In 1953 he rivaled this achievement with Study after Velázquez’s Portrait of Pope Innocent X, 1953 and devised a suite of eight Papal variations, Study for Portrait I-VIII, remarkable for its macabre invention and economy of means. Study for Portrait I grew out of a portrait of the critic David Sylvester who championed his work and became a valued friend of the artist.
Bacon tackled other subjects during this period. In 1950 and again in 1952 he sailed out to South Africa where his mother had moved after his father’s death. His sisters Ianthe and Winnie had settled in neighbouring Southern Rhodesia (modern Zimbabwe). During both visits, the artist was struck by the sight of wild animals moving through the long grass, a sensation he conjured up in several canvases of 1952, notably Study of a Figure in a Landscape, 1952. On his first voyage back in 1951, he stopped off for a couple of days in Cairo. He held ancient Egyptian art in enormous admiration and later asserted that its achievement had been unsurpassed. From 1953 to 1954, he painted four works based on the great Sphinx.
In those same two years Bacon depicted men in suits within dark, suggested surroundings. The series of seven paintings, Man in Blue I-VII, 1954 was his most reductive treatment of the subject and was inspired, in part, by a man who had modeled for the artist in the Imperial Hotel, Henley-on-Thames.
Bacon had also had begun to tackle the nude in a more forthright manner. He painted Two Figures, 1953 and in the following year Two Figures in the Grass, 1954. The coupled male nudes from both works are derived from Eadweard Muybridge’s, The Human Figure in Motion, 1901, a volume of sequential photographs of the body in action. The Human Figure in Motion became an indispensable visual dictionary for Bacon. Its companion volume, Animals in Motion, 1899 provided visual templates for his paintings of dogs, such as Dog, 1952.
In his paintings of Two Figures, the poses were based on Muybridge’s images of wrestlers, but manipulated to more personal and sexual ends. Bacon was aware of the ambiguity between the movements of wrestlers and lovers, acutely so since his own love life had recently taken an obsessive and masochistic turn.

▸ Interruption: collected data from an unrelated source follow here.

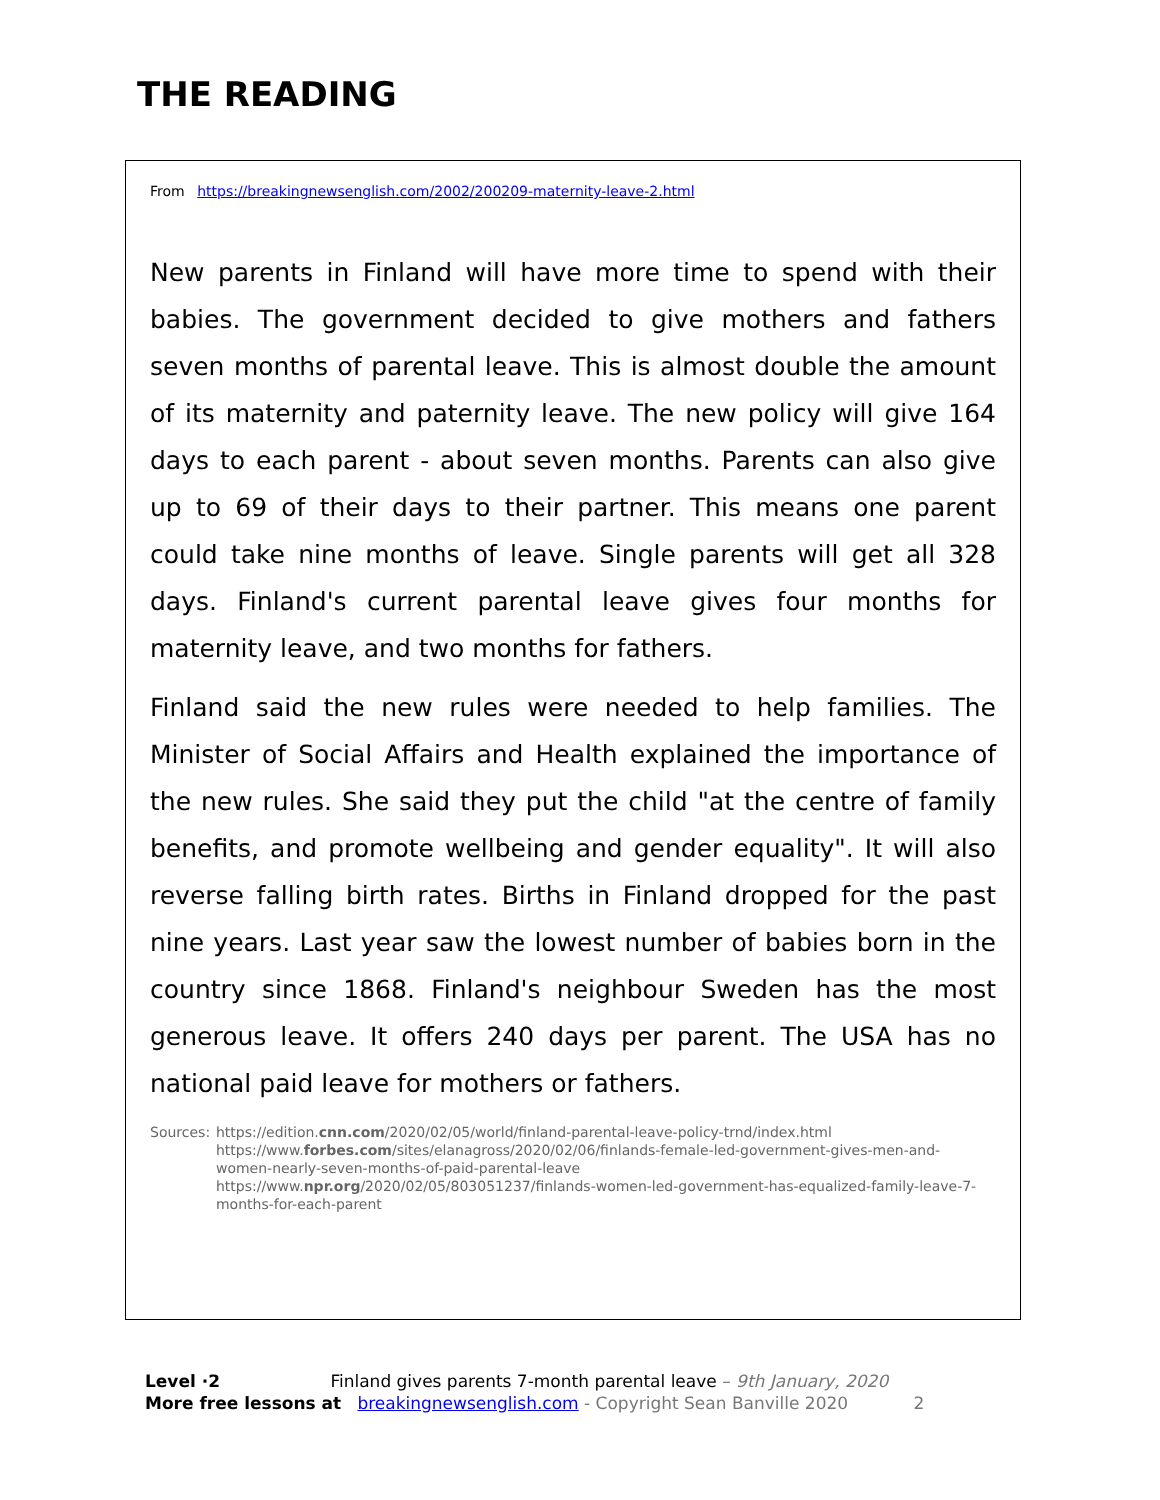THE READING
From https://breakingnewsenglish.com/2002/200209-maternity-leave-2.html
New parents in Finland will have more time to spend with their babies. The government decided to give mothers and fathers seven months of parental leave. This is almost double the amount of its maternity and paternity leave. The new policy will give 164 days to each parent - about seven months. Parents can also give up to 69 of their days to their partner. This means one parent could take nine months of leave. Single parents will get all 328 days. Finland's current parental leave gives four months for maternity leave, and two months for fathers.
Finland said the new rules were needed to help families. The Minister of Social Affairs and Health explained the importance of the new rules. She said they put the child "at the centre of family benefits, and promote wellbeing and gender equality". It will also reverse falling birth rates. Births in Finland dropped for the past nine years. Last year saw the lowest number of babies born in the country since 1868. Finland's neighbour Sweden has the most generous leave. It offers 240 days per parent. The USA has no national paid leave for mothers or fathers.
Sources: https://edition.cnn.com/2020/02/05/world/finland-parental-leave-policy-trnd/index.html
https://www.forbes.com/sites/elanagross/2020/02/06/finlands-female-led-government-gives-men-and-women-nearly-seven-months-of-paid-parental-leave
https://www.npr.org/2020/02/05/803051237/finlands-women-led-government-has-equalized-family-leave-7-months-for-each-parent
Level ·2 Finland gives parents 7-month parental leave – 9th January, 2020
More free lessons at breakingnewsenglish.com - Copyright Sean Banville 2020 2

By 1950, Eric Hall was no longer living with Bacon, though he had left his wife and children, and later bought and donated Dog, 1952 to the Tate. Bacon left Cromwell Gardens after the death of Nanny Lightfoot on the 30th April 1951, an event that traumatized him. Over the next ten years he moved from studio to studio, most of them borrowed or strictly temporary. Among those friends who obliged with a room were Peter Pollock and Paul Danquah who lived in Battersea. Sometime before 1952, Bacon became involved with the former fighter pilot and test pilot, Peter Lacy. Their relationship was a potent mixture of the compulsive and destructive, and Bacon remained in thrall to Lacy’s neurotic sadism for much of the decade.